BEGIN Page text

So... is there some way to get the mkswap utility off the MFS Tools 2.0 floppy running while I am booted in another of the boot disks, or some utility to add it to the other floppies or their RAM disk? I can't figure out how to mount another floppy with MFS Tools 2.0 up, nor the MFS Tools floppy with the other ones up, and even if so I imagine I'd need some way to uncompress the RAM disk.

I also have at my disposal a notebook PC so if there's anything I can do in WinXP (or booting from say the MFS Tools 2.0 CD) to make a floppy which would work, I can do it on there (where of course I can't mount the TiVo disks, this 2nd PC being a notebook PC and all).

Also, I suppose if I could mount the MFS Tools 2.0 CD while booted from one of the floppies that would work but I can't find a mount command that will work.

Thanks,

- Rick


----------



## Robert S

CD doesn't mount? That's normally pretty painless. Remember CD's don't have partitions, so there's no digit in the device node.

mkswap is on the TiVo's hard drive, so you can just rewrite rc.sysinit to run mkswap when the TiVo boots.

I wrote up the procedure for my very first post on this site. I linked to it in the first post of the Fixes thread.

END Page text
BEGIN Data to examine

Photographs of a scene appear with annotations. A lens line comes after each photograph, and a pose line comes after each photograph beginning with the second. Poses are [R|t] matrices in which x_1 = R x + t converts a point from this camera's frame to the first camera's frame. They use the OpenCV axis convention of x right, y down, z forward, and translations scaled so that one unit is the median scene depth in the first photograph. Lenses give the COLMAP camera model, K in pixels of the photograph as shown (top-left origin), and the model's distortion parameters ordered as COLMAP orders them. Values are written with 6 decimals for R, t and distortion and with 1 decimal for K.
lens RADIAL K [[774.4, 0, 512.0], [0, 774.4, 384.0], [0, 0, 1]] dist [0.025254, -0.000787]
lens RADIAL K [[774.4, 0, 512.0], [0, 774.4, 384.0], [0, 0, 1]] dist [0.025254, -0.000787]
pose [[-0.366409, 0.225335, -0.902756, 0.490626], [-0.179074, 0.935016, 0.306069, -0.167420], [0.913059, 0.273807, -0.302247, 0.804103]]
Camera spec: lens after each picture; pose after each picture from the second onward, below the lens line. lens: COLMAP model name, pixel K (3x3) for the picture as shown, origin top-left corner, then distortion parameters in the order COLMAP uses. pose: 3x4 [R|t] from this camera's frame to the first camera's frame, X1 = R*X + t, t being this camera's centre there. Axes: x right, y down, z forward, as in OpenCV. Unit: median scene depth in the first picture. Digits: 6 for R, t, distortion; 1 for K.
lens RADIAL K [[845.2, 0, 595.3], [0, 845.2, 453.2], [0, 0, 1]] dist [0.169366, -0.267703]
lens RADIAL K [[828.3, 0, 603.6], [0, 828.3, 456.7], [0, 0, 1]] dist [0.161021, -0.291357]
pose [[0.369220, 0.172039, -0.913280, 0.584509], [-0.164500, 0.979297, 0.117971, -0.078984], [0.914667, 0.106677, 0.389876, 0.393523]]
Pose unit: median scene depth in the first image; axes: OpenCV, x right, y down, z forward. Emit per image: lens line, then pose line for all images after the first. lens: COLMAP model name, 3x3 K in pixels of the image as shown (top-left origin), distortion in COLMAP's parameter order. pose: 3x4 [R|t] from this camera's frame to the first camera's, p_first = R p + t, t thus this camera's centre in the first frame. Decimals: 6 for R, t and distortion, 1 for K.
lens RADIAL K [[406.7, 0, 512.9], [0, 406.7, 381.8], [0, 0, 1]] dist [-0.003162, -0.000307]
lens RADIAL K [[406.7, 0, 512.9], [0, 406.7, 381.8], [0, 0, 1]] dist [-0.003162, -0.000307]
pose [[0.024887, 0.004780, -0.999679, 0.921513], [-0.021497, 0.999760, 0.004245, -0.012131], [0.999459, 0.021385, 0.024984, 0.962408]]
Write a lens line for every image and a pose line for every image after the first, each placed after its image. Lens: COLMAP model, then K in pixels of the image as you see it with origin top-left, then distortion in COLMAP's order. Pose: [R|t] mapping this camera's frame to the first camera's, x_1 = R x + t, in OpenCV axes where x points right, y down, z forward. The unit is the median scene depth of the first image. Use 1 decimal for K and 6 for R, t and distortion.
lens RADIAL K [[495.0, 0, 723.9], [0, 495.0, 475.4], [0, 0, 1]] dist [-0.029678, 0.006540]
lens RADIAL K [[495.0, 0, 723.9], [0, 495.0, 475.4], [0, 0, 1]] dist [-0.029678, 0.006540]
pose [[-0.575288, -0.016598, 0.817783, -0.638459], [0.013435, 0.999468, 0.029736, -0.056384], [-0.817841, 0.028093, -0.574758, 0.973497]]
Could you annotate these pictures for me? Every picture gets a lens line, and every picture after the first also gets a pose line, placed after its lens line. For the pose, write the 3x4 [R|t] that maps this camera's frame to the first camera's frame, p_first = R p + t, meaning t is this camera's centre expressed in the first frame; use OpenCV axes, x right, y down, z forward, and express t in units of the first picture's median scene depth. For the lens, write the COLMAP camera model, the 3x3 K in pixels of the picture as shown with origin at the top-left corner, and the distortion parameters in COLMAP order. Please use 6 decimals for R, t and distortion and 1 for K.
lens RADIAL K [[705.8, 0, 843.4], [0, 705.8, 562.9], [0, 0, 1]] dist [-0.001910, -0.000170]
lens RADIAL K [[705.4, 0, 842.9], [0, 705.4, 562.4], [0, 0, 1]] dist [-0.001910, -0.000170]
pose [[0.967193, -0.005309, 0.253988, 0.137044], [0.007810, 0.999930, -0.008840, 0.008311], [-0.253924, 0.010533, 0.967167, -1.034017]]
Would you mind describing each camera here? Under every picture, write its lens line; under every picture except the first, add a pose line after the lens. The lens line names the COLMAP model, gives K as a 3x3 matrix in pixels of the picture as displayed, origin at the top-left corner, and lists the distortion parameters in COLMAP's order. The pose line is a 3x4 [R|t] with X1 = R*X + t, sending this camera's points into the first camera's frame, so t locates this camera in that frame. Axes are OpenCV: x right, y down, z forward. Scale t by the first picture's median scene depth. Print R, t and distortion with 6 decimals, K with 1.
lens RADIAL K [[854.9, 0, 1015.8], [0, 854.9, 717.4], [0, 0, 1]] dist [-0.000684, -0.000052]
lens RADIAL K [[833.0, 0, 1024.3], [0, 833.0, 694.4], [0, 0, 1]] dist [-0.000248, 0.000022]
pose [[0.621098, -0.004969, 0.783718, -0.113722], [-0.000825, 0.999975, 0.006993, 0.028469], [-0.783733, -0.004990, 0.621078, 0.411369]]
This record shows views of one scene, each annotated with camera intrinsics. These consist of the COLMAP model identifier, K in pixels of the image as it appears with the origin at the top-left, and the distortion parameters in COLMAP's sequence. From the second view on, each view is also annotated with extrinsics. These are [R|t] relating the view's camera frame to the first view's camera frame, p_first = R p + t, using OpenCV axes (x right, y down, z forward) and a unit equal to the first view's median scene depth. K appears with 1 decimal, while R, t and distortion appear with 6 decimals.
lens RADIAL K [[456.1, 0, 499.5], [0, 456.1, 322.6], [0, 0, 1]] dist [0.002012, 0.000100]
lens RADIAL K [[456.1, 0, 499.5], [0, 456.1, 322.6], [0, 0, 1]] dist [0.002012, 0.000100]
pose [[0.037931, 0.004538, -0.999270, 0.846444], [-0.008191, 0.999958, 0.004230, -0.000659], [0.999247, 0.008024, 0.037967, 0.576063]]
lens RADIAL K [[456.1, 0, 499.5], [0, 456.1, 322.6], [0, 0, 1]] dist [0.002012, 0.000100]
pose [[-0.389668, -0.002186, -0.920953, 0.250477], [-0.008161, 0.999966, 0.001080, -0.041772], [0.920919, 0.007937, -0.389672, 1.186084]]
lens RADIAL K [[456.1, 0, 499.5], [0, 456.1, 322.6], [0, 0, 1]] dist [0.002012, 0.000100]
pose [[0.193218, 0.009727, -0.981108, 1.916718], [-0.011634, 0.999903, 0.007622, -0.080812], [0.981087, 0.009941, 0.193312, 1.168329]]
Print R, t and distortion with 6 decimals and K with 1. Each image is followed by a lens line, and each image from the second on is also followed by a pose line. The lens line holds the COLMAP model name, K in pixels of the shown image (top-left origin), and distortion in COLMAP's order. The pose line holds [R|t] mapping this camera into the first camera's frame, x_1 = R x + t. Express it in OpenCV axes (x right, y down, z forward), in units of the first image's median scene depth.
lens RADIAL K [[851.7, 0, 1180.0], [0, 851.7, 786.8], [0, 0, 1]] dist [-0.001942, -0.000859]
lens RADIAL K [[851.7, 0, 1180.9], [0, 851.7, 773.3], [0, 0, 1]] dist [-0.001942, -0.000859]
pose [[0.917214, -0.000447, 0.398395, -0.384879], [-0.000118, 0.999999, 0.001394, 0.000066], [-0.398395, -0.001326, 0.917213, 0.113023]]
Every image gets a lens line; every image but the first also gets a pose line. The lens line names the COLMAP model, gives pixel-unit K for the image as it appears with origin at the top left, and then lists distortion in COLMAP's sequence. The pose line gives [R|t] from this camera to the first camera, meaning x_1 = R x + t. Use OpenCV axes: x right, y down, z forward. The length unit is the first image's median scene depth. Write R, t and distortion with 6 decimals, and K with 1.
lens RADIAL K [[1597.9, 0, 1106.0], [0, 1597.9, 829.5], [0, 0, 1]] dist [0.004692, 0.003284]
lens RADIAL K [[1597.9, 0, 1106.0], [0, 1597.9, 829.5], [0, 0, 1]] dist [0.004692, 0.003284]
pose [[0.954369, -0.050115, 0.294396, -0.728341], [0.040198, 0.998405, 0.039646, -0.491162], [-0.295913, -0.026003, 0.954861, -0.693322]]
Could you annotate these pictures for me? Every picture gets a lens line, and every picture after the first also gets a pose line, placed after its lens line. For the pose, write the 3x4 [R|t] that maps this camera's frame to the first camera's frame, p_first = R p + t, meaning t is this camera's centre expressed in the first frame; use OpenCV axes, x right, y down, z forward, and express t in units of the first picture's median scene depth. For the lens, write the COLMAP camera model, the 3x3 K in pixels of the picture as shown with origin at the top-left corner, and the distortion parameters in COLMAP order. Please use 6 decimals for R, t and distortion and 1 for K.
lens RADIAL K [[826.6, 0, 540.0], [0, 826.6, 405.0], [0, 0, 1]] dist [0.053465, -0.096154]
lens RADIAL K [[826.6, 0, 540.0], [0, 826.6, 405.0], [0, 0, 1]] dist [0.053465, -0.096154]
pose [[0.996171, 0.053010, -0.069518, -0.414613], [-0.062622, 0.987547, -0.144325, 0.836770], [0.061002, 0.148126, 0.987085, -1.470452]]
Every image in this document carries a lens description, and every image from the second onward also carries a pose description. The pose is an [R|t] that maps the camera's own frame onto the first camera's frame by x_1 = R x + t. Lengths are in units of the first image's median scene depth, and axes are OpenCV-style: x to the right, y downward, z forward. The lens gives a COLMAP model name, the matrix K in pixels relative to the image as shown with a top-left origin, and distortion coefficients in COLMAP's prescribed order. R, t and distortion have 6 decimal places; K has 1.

END Data to examine

§ Activities
A – Summarize the forum thread about mkswap in two sentences.
B – In the rows, from the first line through the line containing "0.273807, -0.302247, 0.804103]]", rename "matrices" to "arrays" and give those lines back with everything else unchanged.
The forum thread and the rows have no connection to each other.

§ Results by task
A – Rick asks how to run the mkswap utility from the MFS Tools 2.0 floppy while booted from another boot disk, noting that no mount command has worked for another floppy or the MFS Tools 2.0 CD and that a notebook PC is available for making a floppy. Robert S replies that mounting a CD is normally painless because CDs have no partitions and so no digit in the device node, and that since mkswap is on the TiVo's hard drive, rc.sysinit can be rewritten to run it when the TiVo boots.

B –
Photographs of a scene appear with annotations. A lens line comes after each photograph, and a pose line comes after each photograph beginning with the second. Poses are [R|t] arrays in which x_1 = R x + t converts a point from this camera's frame to the first camera's frame. They use the OpenCV axis convention of x right, y down, z forward, and translations scaled so that one unit is the median scene depth in the first photograph. Lenses give the COLMAP camera model, K in pixels of the photograph as shown (top-left origin), and the model's distortion parameters ordered as COLMAP orders them. Values are written with 6 decimals for R, t and distortion and with 1 decimal for K.
lens RADIAL K [[774.4, 0, 512.0], [0, 774.4, 384.0], [0, 0, 1]] dist [0.025254, -0.000787]
lens RADIAL K [[774.4, 0, 512.0], [0, 774.4, 384.0], [0, 0, 1]] dist [0.025254, -0.000787]
pose [[-0.366409, 0.225335, -0.902756, 0.490626], [-0.179074, 0.935016, 0.306069, -0.167420], [0.913059, 0.273807, -0.302247, 0.804103]]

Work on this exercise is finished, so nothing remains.